:: PROBLEM DESCRIPTION ::
Please copy each line in the records below that contains the string "left".

:: RECORDS FOR THE TASK ::
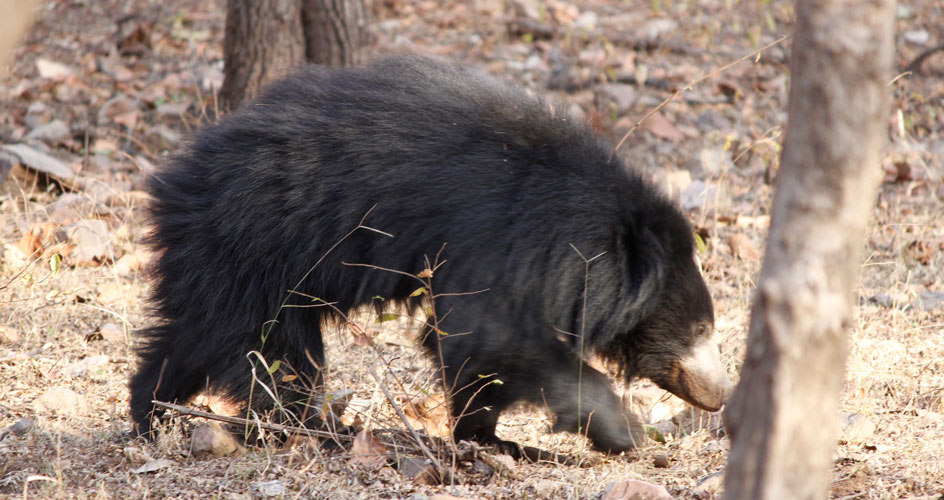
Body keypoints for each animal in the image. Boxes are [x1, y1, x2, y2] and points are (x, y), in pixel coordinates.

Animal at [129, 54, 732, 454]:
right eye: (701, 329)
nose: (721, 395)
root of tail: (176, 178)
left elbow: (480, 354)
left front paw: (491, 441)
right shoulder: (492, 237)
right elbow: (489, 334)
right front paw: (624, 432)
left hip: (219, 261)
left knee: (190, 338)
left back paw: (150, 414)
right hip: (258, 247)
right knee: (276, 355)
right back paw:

==

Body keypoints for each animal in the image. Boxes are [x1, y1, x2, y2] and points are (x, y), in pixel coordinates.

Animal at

:: ANSWER SPACE ::
left elbow: (480, 354)
left front paw: (491, 441)
left hip: (219, 261)
left knee: (190, 338)
left back paw: (150, 414)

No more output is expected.